Company now looking to get into mining cryptocurrency
Long Blockchain Corp. (formerly known as Long Island Iced Tea) revealed concrete details of the company’s new blockchain strategy. Long Blockchain planned to raise up to $8.4 million by selling 1,603,294 shares at a price of $5.25 per share to finance the purchasing 1,000 AntMiner
S9 units, along with power supplies, for $4.2 million, according to documents filed with the US Securities and Exchange Commission (SEC) and dated Jan. 4.
The machines would be “installed in a world-class third-party data center experienced in cryptocurrency mining and located in a Nordic country.”
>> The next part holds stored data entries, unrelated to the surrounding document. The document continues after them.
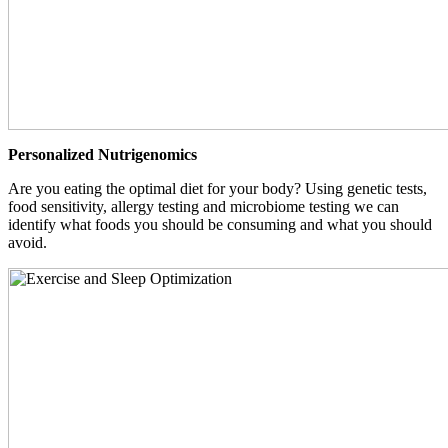
Personalized Nutrigenomics
Are you eating the optimal diet for your body? Using genetic tests,
food sensitivity, allergy testing and microbiome testing we can
identify what foods you should be consuming and what you should
avoid.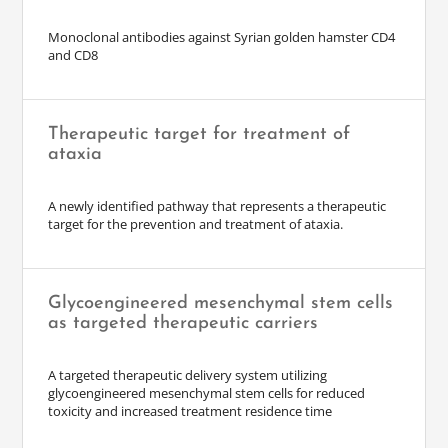
Monoclonal antibodies against Syrian golden hamster CD4
and CD8
Therapeutic target for treatment of
ataxia
A newly identified pathway that represents a therapeutic
target for the prevention and treatment of ataxia.
Glycoengineered mesenchymal stem cells
as targeted therapeutic carriers
A targeted therapeutic delivery system utilizing
glycoengineered mesenchymal stem cells for reduced
toxicity and increased treatment residence time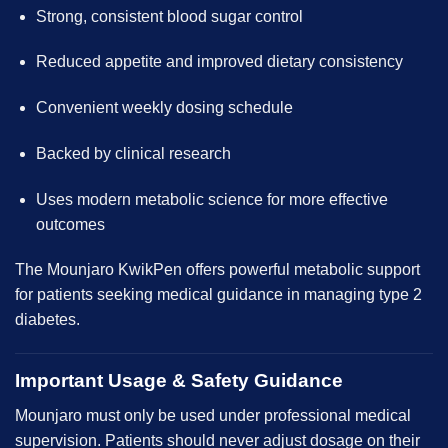
Strong, consistent blood sugar control
Reduced appetite and improved dietary consistency
Convenient weekly dosing schedule
Backed by clinical research
Uses modern metabolic science for more effective
outcomes
The Mounjaro KwikPen offers powerful metabolic support
for patients seeking medical guidance in managing type 2
diabetes.
Important Usage & Safety Guidance
Mounjaro must only be used under professional medical
supervision. Patients should never adjust dosage on their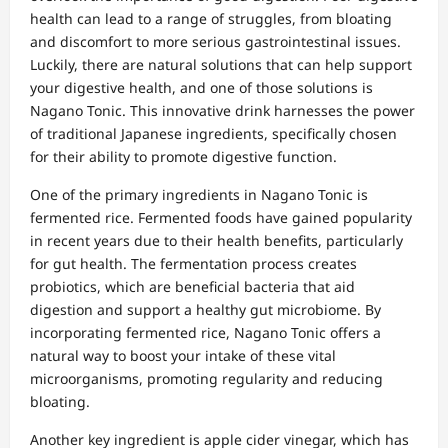
health can lead to a range of struggles, from bloating
and discomfort to more serious gastrointestinal issues.
Luckily, there are natural solutions that can help support
your digestive health, and one of those solutions is
Nagano Tonic. This innovative drink harnesses the power
of traditional Japanese ingredients, specifically chosen
for their ability to promote digestive function.
One of the primary ingredients in Nagano Tonic is
fermented rice. Fermented foods have gained popularity
in recent years due to their health benefits, particularly
for gut health. The fermentation process creates
probiotics, which are beneficial bacteria that aid
digestion and support a healthy gut microbiome. By
incorporating fermented rice, Nagano Tonic offers a
natural way to boost your intake of these vital
microorganisms, promoting regularity and reducing
bloating.
Another key ingredient is apple cider vinegar, which has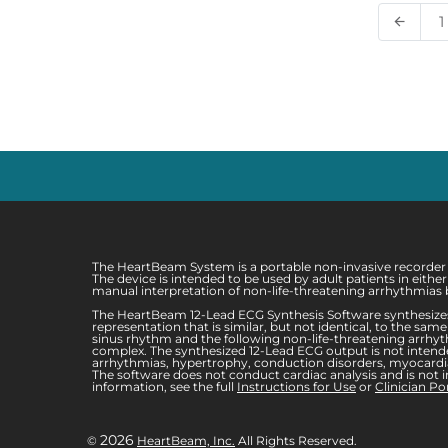
1
arrow_back
The HeartBeam System is a portable non-invasive recorder in
The device is intended to be used by adult patients in eith
manual interpretation of non-life-threatening arrhythmias b
The HeartBeam 12-Lead ECG Synthesis Software synthesizes
representation that is similar, but not identical, to the s
sinus rhythm and the following non-life-threatening arrhythm
complex. The synthesized 12-Lead ECG output is not intended
arrhythmias, hypertrophy, conduction disorders, myocardial
The software does not conduct cardiac analysis and is not i
information, see the full
Instructions for Use
or
Clinician Po
2026
©
HeartBeam, Inc.
All Rights Reserved.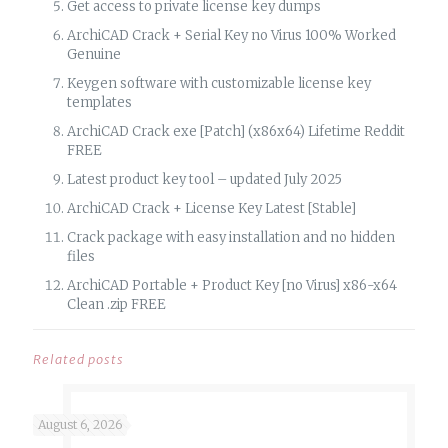
Get access to private license key dumps
ArchiCAD Crack + Serial Key no Virus 100% Worked
Genuine
Keygen software with customizable license key
templates
ArchiCAD Crack exe [Patch] (x86x64) Lifetime Reddit
FREE
Latest product key tool – updated July 2025
ArchiCAD Crack + License Key Latest [Stable]
Crack package with easy installation and no hidden
files
ArchiCAD Portable + Product Key [no Virus] x86-x64
Clean .zip FREE
Related posts
August 6, 2026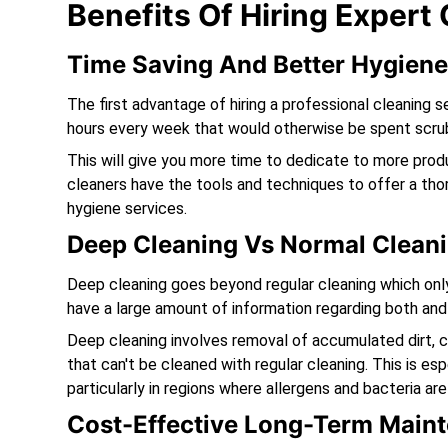
Benefits Of Hiring Expert
Time Saving And Better Hygien
The first advantage of hiring a professional cleaning s
hours every week that would otherwise be spent scrub
This will give you more time to dedicate to more produc
cleaners have the tools and techniques to offer a tho
hygiene services.
Deep Cleaning Vs Normal Cleani
Deep cleaning goes beyond regular cleaning which only 
have a large amount of information regarding both and 
Deep cleaning involves removal of accumulated dirt, 
that can't be cleaned with regular cleaning. This is es
particularly in regions where allergens and bacteria are
Cost-Effective Long-Term Main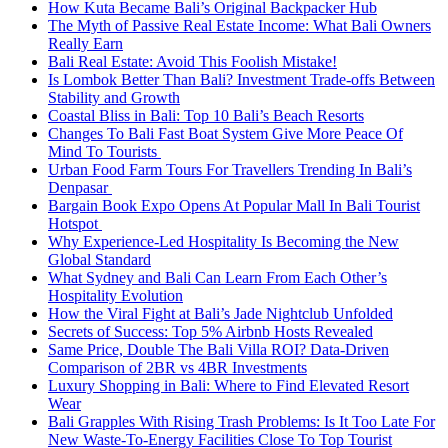
How Kuta Became Bali’s Original Backpacker Hub
The Myth of Passive Real Estate Income: What Bali Owners
Really Earn
Bali Real Estate: Avoid This Foolish Mistake!
Is Lombok Better Than Bali? Investment Trade-offs Between
Stability and Growth
Coastal Bliss in Bali: Top 10 Bali’s Beach Resorts
Changes To Bali Fast Boat System Give More Peace Of
Mind To Tourists
Urban Food Farm Tours For Travellers Trending In Bali’s
Denpasar
Bargain Book Expo Opens At Popular Mall In Bali Tourist
Hotspot
Why Experience-Led Hospitality Is Becoming the New
Global Standard
What Sydney and Bali Can Learn From Each Other’s
Hospitality Evolution
How the Viral Fight at Bali’s Jade Nightclub Unfolded
Secrets of Success: Top 5% Airbnb Hosts Revealed
Same Price, Double The Bali Villa ROI? Data-Driven
Comparison of 2BR vs 4BR Investments
Luxury Shopping in Bali: Where to Find Elevated Resort
Wear
Bali Grapples With Rising Trash Problems: Is It Too Late For
New Waste-To-Energy Facilities Close To Top Tourist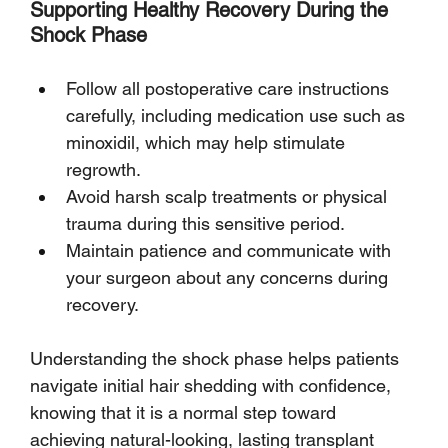
Supporting Healthy Recovery During the 
Shock Phase
Follow all postoperative care instructions 
carefully, including medication use such as 
minoxidil, which may help stimulate 
regrowth.
Avoid harsh scalp treatments or physical 
trauma during this sensitive period.
Maintain patience and communicate with 
your surgeon about any concerns during 
recovery.
Understanding the shock phase helps patients 
navigate initial hair shedding with confidence, 
knowing that it is a normal step toward 
achieving natural-looking, lasting transplant 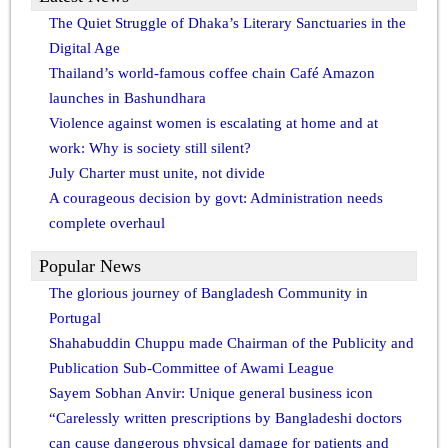
The Quiet Struggle of Dhaka’s Literary Sanctuaries in the
Digital Age
Thailand’s world-famous coffee chain Café Amazon
launches in Bashundhara
Violence against women is escalating at home and at
work: Why is society still silent?
July Charter must unite, not divide
A courageous decision by govt: Administration needs
complete overhaul
Popular News
The glorious journey of Bangladesh Community in
Portugal
Shahabuddin Chuppu made Chairman of the Publicity and
Publication Sub-Committee of Awami League
Sayem Sobhan Anvir: Unique general business icon
“Carelessly written prescriptions by Bangladeshi doctors
can cause dangerous physical damage for patients and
Today the company has announced that it was scrapping the stock offering, but it’s still planning to buy bitcoin-mining hardware and says that it “can make no assurances that it will be able to finance the purchase of the mining equipment.”
According to its most recent earnings report for the quarter ended September 30, 2017, the company had $439,673 in cash on hand, but reported a loss of $0.43 per share.
Long Blockchain Corp. is still in development, but is expected to pursue opportunities including building blockchain infrastructure or software for financial services. The company is also looking into a platform for “smart” contracts for “building decentralized applications that provides scalability beyond” what is available now.
The real question is: why should a beverage company get into the blockchain business in the first place? Companies are looking to deploy blockchain which helps improve their core business—such as optimizing supply chain management. However, what is surprising is that Long
Blockchain Corp. is planning on mining cryptocurrencies, which is an unusual play for the corporation.